I told my students to use a "proven" libary instread of doing their own
implementation of 'Complex' and the first thing they run across is this bug.
What should I tell them now? Surprisingly, the (NaN, NaN) outcome is intended
(even checked in a test case!), although I do not know of any other environment
with a similar behaviour.
Why is the pow() based on the log() in the first place?

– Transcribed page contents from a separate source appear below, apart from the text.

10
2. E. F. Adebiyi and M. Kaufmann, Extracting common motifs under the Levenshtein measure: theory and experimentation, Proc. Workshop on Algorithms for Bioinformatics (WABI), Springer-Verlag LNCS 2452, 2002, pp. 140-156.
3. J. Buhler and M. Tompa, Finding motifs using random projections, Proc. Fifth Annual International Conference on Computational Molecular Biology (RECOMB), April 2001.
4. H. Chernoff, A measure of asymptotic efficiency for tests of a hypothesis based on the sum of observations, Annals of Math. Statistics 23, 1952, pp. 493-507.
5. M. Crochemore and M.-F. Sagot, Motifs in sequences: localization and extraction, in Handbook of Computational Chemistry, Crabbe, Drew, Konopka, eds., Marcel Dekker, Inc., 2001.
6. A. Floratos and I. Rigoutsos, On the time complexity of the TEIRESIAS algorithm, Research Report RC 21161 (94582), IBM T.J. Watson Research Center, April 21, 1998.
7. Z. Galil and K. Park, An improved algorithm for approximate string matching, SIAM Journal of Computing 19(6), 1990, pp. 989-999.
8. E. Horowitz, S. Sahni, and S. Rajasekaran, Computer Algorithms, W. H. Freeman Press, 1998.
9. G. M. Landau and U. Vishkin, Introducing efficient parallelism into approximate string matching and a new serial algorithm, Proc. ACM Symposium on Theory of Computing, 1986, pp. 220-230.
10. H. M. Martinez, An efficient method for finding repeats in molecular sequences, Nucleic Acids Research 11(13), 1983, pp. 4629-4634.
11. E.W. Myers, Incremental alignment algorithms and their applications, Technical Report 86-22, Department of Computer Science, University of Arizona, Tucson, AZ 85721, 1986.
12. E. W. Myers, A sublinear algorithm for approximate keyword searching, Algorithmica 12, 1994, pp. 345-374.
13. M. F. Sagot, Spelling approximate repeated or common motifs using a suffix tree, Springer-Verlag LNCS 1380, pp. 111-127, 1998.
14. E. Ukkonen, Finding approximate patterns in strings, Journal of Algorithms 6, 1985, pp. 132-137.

Wouldn't it be simpler
to perform exponentiation in polar form, without the 0-singularity?
--Wilhelm
> Complex.ZERO.pow(2.0) is NaN
> ----------------------------
>
> Key: MATH-1397
> URL: https://issues.apache.org/jira/browse/MATH-1397
> Project: Commons Math
> Issue Type: Bug
> Affects Versions: 3.6.1
> Environment: Linux, Java1.7/Java1.8
> Reporter: Mario Wenzel
> Assignee: Eric Barnhill
> Priority: Minor
> Fix For: 4.0
>
>
> ```
> package complextest;
> import org.apache.commons.math3.complex.Complex;
> public class T {
> public static void main(String[] args) {
> System.out.println(Complex.ZERO.pow(2.0));
> }
> }
> ```
> This is the code and the readout is `(NaN, NaN)`. This surely isn't right.
> For one, it should actually be zero
> (https://www.wolframalpha.com/input/?i=(0%2B0i)%5E2) and second of all, the
> documentation doesn't state that anything could go wrong from a Complex
> number that has no NaNs and Infs.
> The other definition states that it doesn't work when the base is Zero, but
> it surely should. This strange corner case destroys any naive implementation
> of stuff wrt the mandelbrot set.
> It would be nice to not have to implement this exception myself.